4.6. Application Prospects and Cross-Domain Transferability
Many real-world vision systems require robust perception under poor illumination. The proposed intensity-guided Transformer pre-recovery stabilizes global exposure and suppresses severe noise, while the subsequent refinement stage restores fine structures and improves color fidelity; therefore, the framework is potentially transferable beyond low-light enhancement. Typical downstream scenarios include UAV-based construction inspection [
61] (e.g., rebar counting) and building façade analysis [
62], where challenging illumination is common. Future work will investigate cross-domain adaptation and evaluation on relevant public datasets, including a labelled dataset for rebar counting inspection on construction sites using unmanned aerial vehicles and building façade datasets for analyzing building characteristics using deep learning.
5. Conclusions
To improve the quality of low-light image enhancement, we propose a new two-stage deep learning framework using image HVI color space. The framework provides an alternative method for a user who seeks a method for enhancing low-light images with high quality but moderate model parameters. The ablation experiment shows that each module of our proposed method has a significant effect on enhancing low-light images. Comparative experiment results show that the proposed HVIFormer method is superior to 10 compared state-of-the-art methods according to the visual effects and the 10 quantitative indicators; in particular, the proposed method demonstrates greater stability in dark-region noise suppression and color restoration, effectively avoiding common issues such as overexposure, color bias, and detail loss.
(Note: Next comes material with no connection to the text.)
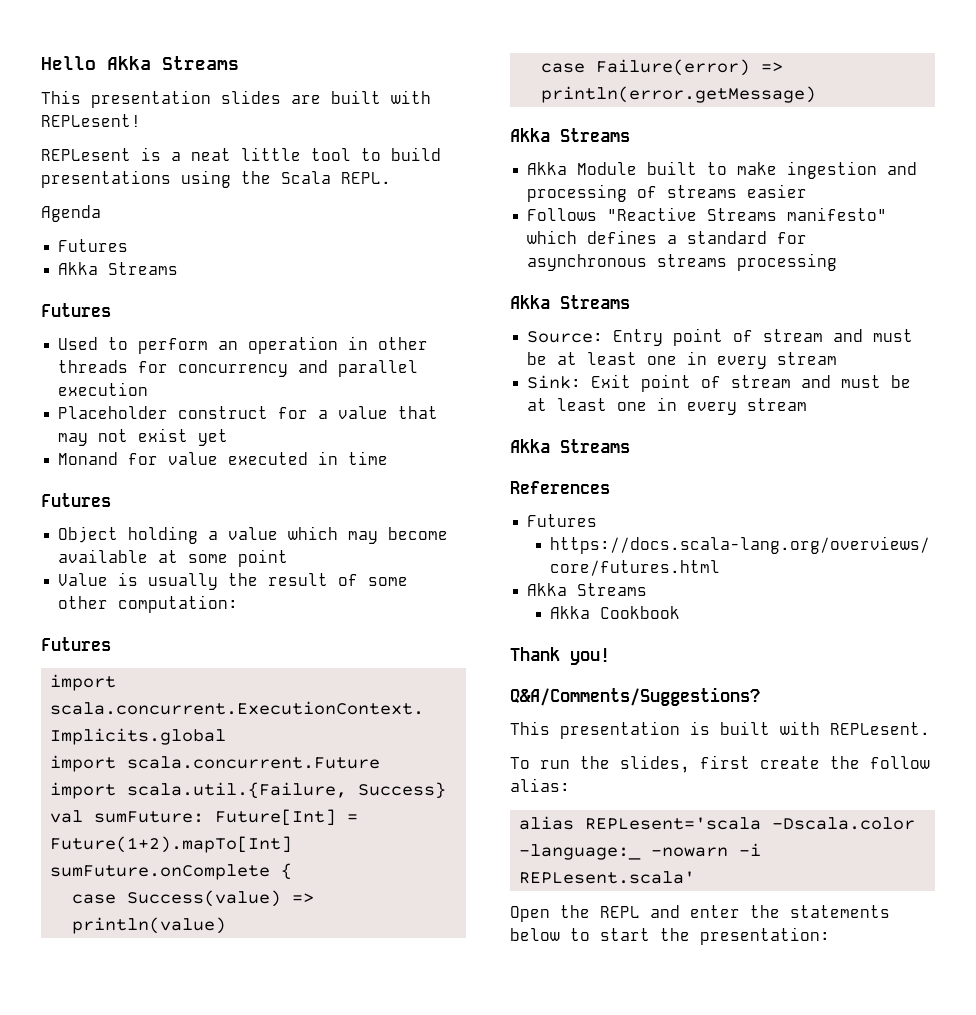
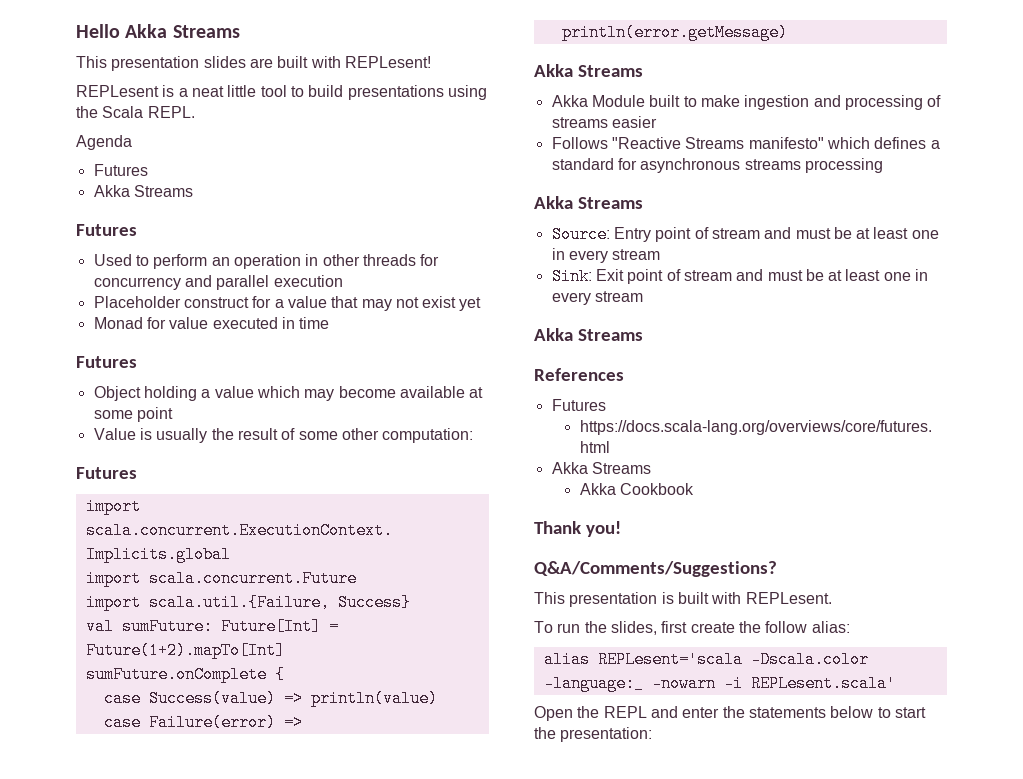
[58,452,119,465] Monand -> [93,317,143,329] Monad

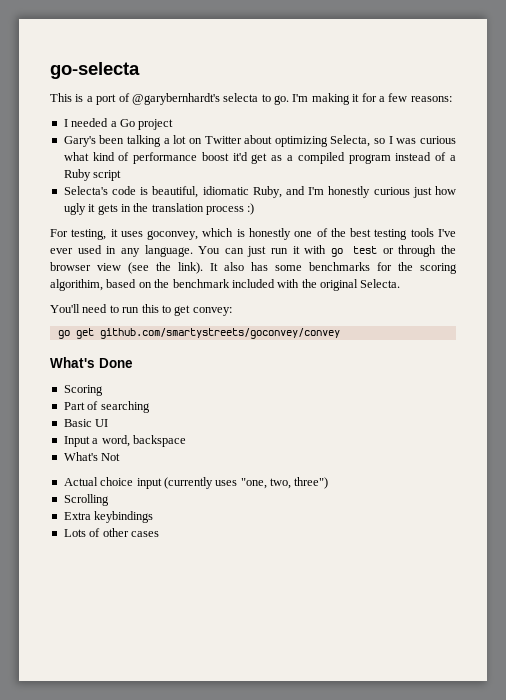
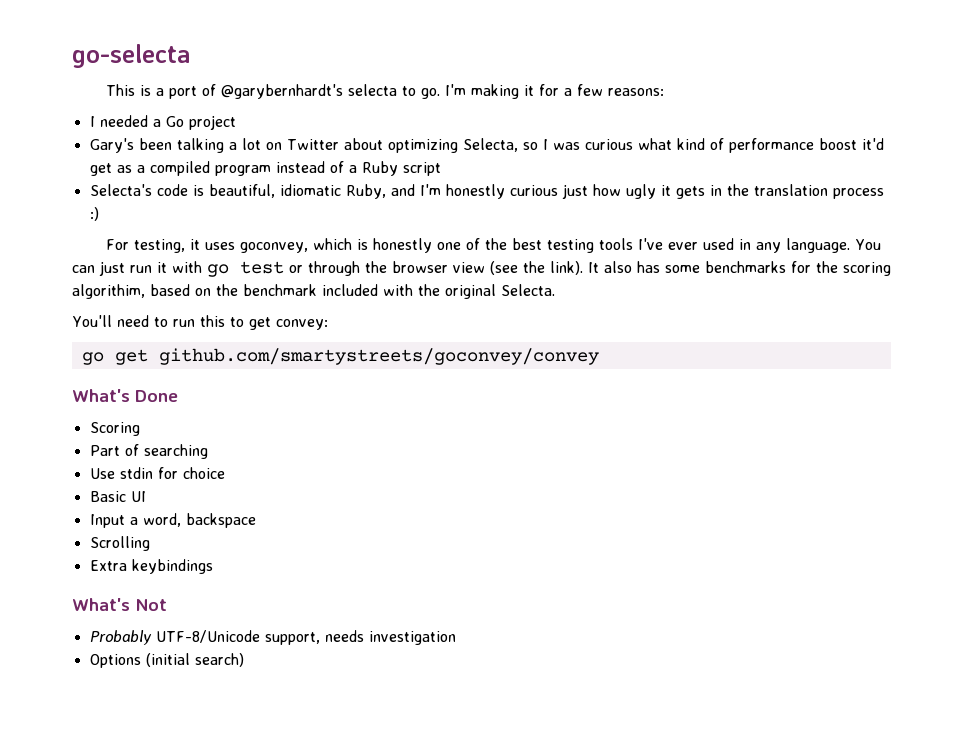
(150, 407) none -> [89,467,225,479] // Use stdin for choice
[63,452,121,461] [63,477,329,489] [63,494,109,506] [63,511,154,523] [63,528,159,537] What's Not // Actual choice input (currently uses "one, two, three") // Scrolling // Extra keybindings // Lots of other cases -> [89,536,150,551] [89,559,213,574] [72,598,167,611] [89,630,456,645] [89,653,244,668] Scrolling // Extra keybindings // What's Not // Probably UTF-8/Unicode support, needs investigation // Options (initial search)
Despite achieving good enhancement results, our model has a relatively large number of parameters and a high computational cost, especially when processing high-resolution images, which may lead to longer processing times. Therefore, future work will focus on optimizing the model, such as reducing computational complexity through techniques such as model pruning, quantization, or knowledge distillation, to make it more widely applicable in real-world scenarios. It is well known that transforming images between color spaces may cause information loss. The lack of in-depth theoretical analysis of the issue in our proposed method is a limitation of our paper, and we believe it is a topic worth further study. Additionally, although this study primarily focuses on static image enhancement, our framework demonstrates good scalability and can be further explored for video enhancement tasks. In video scenes, HVIFormer can leverage temporal information for cross-frame enhancement, not only improving the visual quality of individual frames but also effectively reducing the impact of motion blur, lighting changes, and other factors on the enhancement effect, thereby achieving more stable and natural video enhancement results. Beyond low-light enhancement, our framework may also benefit downstream vision applications under poor illumination (e.g., UAV-based construction inspection and building façade analysis), which we will explore in future work.